United States: Dr. William Dugal, who was 32 at the time, got Covid-19 in the fall of 2022 and started exhibiting strange symptoms. As this is sporadic case and can be move forward health experts are concerned for this specific context

 “It began as numbness in my feet, almost as if my shoes were too tight, and it got to the point where I was having difficulty walking,” Winston-Salem, North Carolina resident Dugal, 34, tells “I was aware that something serious was amiss.

Initial Stages:

After completing his residency in surgery, Dugal travelled to a nearby hospital where he was diagnosed with Guillain-Barre syndrome, an uncommon post-viral consequence. Significantly few measures can delay its course and induce anything from complete paralysis to muscular weakening.

Dugal quickly lost all motor function and required assistance to breathe or swallow. Still, he was able to think coherently.

 “I was unable to even blink or move my eyes. I can’t even begin to describe the anxiety and confusion I was feeling at the time,” Dugal adds. Knowing about medicine may sometimes be beneficial and detrimental since it makes you acutely aware of your condition is severity.
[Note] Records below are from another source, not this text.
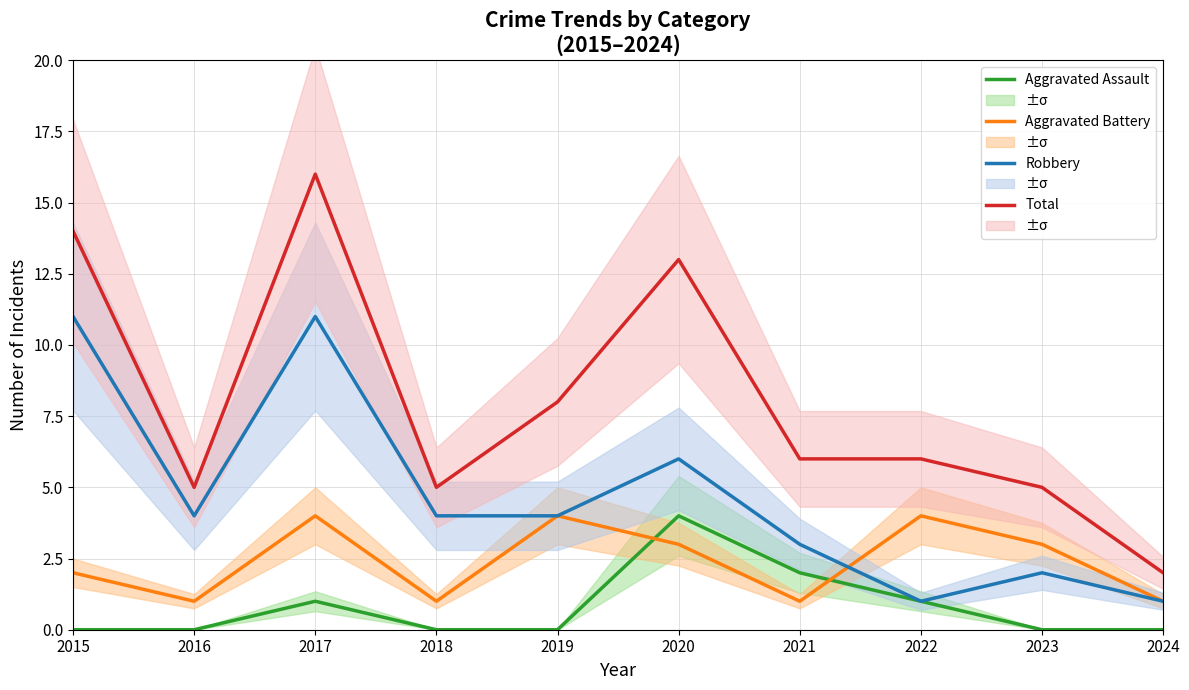

How many distinct data groups are displayed?

4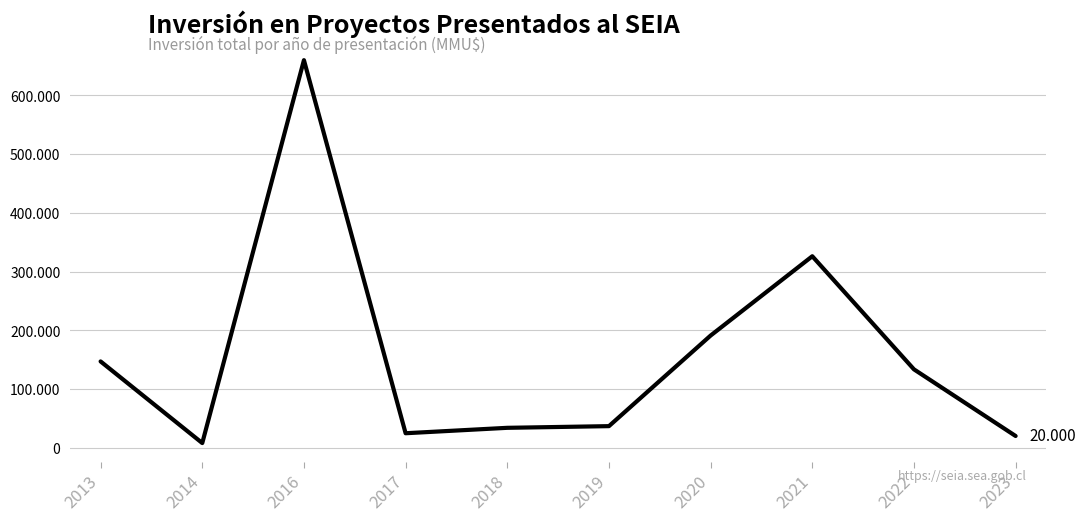

Approximately how many times larger is the value at 2023 compared to 2018?

0.6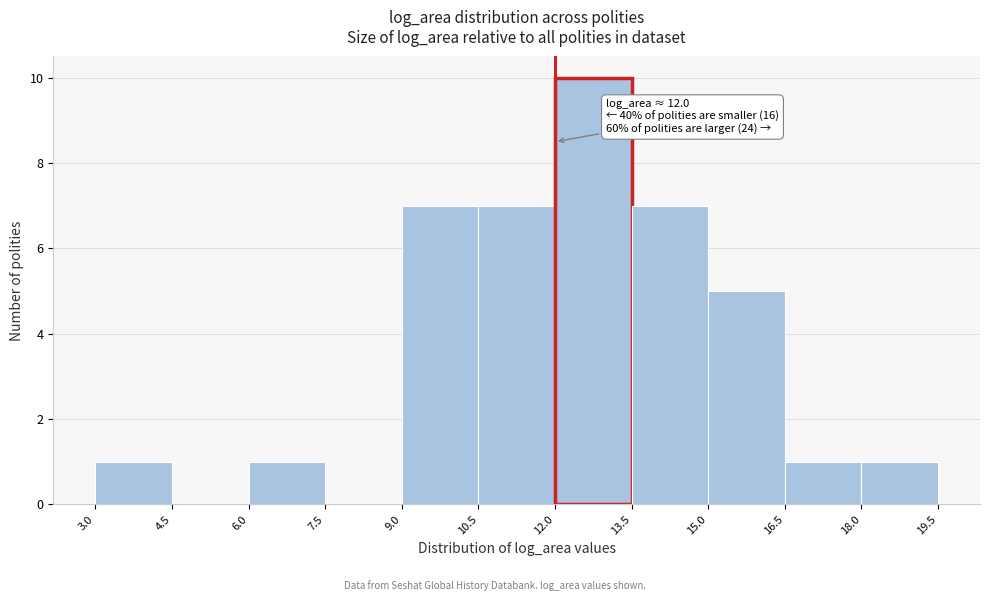

Over which range of the x-axis is the bar tallest?

12.0 to 13.5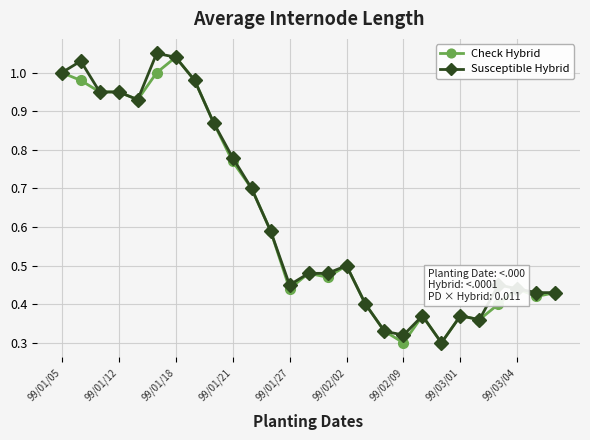

True or false: Check Hybrid has more than 2 points higher than both neighbors.

True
Dugal had a great time celebrating with his family over Labor Day weekend in 2022. After completing his four-year surgical residency, he was getting ready to go to North Carolina to take a new position. Additionally, his wife had just given birth to a stunning baby girl.

How Guillain-Barre syndrome progresses.

Guillain-Barre syndrome only results in muscular weakness in moderate instances. In more extreme cases, individuals need ventilation to breathe as they become completely paralyzed. According to Dugal, there might also be variations in the condition’s duration.

Ventilation leads to a near-death experience

Following his hospital diagnosis, Dugal experienced a “keen awareness” of the seriousness of his Guillain-Barre syndrome.

 “I was aware that my breathing would become impossible once it reached my diaphragm,” he adds. “Realizing you’re at the mercy of the process and you have to accept whatever comes” was an extremely humble sensation.

 Over time, his muscles grew so weak that he lost the ability to talk. Dugal recalls that he attempted to focus his muscles so that he could breathe on his own, but “after a few days, I wasn’t successful.”

Two months in In-patient rehab

Rehab seemed challenging. He was too weak to swallow, and he had dropped sixty pounds. He was still receiving nutrition through a feeding tube. They had to utilize lifts to move him as he could not get out of bed or sit up alone. On good days, little changes that were difficult to notice would frequently occur.

 Little things like trying to straighten your hands would be like that because your muscles aren’t strong enough to open them, he explains. “I recall the initial moment when I could move my big toe. The least fascinating thing you had ever seen, in my opinion.